TPC eliminates all four. ScyllaDB published benchmarks showing p99.9 read latency of 1.2ms versus Cassandra's 15ms on identical hardware, a 12x improvement concentrated entirely in the tail. Redpanda achieves p99 produce latency under 5ms at 1GB/s throughput, where Kafka's p99 climbs to 30ms+ under the same load due to JVM GC pauses and lock contention in the partition layer.

The programming tax

This architecture is not free. The programming model requires:

No blocking calls, ever. A single sleep(), synchronous DNS lookup, or page fault stalls the entire shard. All I/O must be asynchronous. All computation must be broken into cooperatively-scheduled tasks.

Explicit data partitioning. You must decide upfront how data maps to shards. Cross-shard operations (scatter-gather queries, transactions spanning partitions) require coordination protocols.

No work stealing. If shard 5 is overloaded and shard 6 is idle, the system cannot rebalance dynamically without moving data ownership. This makes load skew handling harder. Seastar mitigates this with adaptive request routing at the network layer, but fundamental hot-partition problems remain.
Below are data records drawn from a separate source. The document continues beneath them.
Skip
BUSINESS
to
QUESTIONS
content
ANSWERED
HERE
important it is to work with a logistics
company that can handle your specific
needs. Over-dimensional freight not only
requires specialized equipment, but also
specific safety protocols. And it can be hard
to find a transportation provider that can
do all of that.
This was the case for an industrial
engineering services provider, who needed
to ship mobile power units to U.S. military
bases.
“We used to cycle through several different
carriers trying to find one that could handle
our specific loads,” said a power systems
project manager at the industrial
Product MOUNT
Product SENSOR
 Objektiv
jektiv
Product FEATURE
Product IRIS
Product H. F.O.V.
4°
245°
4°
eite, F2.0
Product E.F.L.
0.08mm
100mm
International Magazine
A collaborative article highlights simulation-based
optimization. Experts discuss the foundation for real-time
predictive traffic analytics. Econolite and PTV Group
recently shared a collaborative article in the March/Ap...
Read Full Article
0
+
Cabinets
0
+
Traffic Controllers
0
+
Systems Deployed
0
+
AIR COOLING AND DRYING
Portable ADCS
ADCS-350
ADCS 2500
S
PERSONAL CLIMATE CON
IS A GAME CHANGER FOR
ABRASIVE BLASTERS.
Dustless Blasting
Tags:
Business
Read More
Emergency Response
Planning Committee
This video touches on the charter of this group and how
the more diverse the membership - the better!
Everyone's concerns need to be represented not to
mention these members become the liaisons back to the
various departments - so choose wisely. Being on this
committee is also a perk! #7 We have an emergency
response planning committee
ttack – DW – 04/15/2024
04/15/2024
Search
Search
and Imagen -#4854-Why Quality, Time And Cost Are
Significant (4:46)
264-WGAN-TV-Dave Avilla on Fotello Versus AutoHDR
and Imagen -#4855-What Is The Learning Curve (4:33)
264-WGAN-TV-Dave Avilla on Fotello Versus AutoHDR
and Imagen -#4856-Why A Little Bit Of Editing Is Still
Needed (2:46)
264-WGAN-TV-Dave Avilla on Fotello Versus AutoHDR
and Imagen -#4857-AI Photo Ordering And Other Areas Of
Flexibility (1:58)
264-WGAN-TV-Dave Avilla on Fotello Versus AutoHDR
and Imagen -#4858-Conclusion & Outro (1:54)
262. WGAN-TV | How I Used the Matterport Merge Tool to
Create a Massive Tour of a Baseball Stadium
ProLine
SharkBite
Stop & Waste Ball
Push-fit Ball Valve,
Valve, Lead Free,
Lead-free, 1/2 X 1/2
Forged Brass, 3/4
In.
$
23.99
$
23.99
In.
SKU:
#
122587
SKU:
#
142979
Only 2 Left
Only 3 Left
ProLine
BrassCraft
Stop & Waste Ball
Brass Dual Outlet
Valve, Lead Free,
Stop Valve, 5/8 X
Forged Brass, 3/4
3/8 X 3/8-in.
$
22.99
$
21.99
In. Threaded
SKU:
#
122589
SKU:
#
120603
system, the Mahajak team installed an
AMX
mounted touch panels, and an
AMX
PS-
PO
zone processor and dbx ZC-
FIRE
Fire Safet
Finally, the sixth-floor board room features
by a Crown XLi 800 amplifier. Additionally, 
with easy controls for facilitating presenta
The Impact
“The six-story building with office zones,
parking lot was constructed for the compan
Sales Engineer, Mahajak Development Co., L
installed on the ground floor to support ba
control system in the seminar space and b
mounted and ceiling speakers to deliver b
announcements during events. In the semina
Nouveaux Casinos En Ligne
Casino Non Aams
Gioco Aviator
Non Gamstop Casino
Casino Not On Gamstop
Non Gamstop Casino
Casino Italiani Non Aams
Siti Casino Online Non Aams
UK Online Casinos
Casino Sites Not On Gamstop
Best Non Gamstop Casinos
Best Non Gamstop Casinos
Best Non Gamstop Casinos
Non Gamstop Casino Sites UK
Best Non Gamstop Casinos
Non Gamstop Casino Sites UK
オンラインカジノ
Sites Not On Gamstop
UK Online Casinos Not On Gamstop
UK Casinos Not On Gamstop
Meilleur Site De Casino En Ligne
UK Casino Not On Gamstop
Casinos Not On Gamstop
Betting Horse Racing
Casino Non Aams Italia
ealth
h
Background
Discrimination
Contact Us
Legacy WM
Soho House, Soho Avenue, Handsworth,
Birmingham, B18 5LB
Continuations and futures everywhere. Since nothing can block:

// Every operation returns a future, chained explicitly
future<> handle_write(key k, value v) {
    return get_shard_for(k).invoke_on([k, v] (database& db) {
        return db.memtable.put(k, v).then([&db] {
            if (db.memtable.size() > threshold) {
                return db.flush_to_disk(); // Also async
            }
            return make_ready_future<>();
        });
    });
}

Rust's async/await syntax (used by Glommio and Monoio) makes this considerably more ergonomic than raw continuation-passing, but the conceptual burden remains: every function boundary is a potential suspension point, and you must reason about shard affinity across awaits.

When to use thread-per-core

TPC shines when:

  • Latency SLOs are in microseconds, not milliseconds
  • Data is naturally partitionable (key-value stores, log segments, time-series shards)
  • Hardware is fast (NVMe, RDMA, CXL), so software overhead dominates
  • GC pauses are unacceptable (hence C++ and Rust dominate TPC implementations)

TPC is wrong when:

  • Work is inherently serial and CPU-bound (e.g., a single large ML inference)
  • Data access patterns are random and unpredictable across partitions
  • Development speed matters more than tail latency (the programming model is harder)
  • Your storage is still millisecond-scale HDDs (latency floor is too high for the overhead to matter)

The ecosystem in 2025

Seastar (C++, Apache-2.0) remains the most mature TPC framework, powering ScyllaDB and Redpanda in production at thousands of deployments. Glommio (Rust, Apache-2.0) brings the model to Rust with io_uring-native I/O. Monoio (Rust, MIT) from ByteDance takes a similar approach optimized for their proxy workloads. In the JVM world, Project Loom's virtual threads move in a different direction (millions of cheap threads rather than few fat ones), but cannot achieve the same cache and NUMA predictability.

The pattern is converging with hardware trends. CXL-attached memory pools, microsecond-scale storage, and 100Gbps+ networking all push the bottleneck away from I/O wait and toward software overhead. As this trend accelerates, the "run fewer threads, own more data per thread" philosophy of TPC becomes not just an optimization, but a necessity for systems that need to keep up with their own hardware.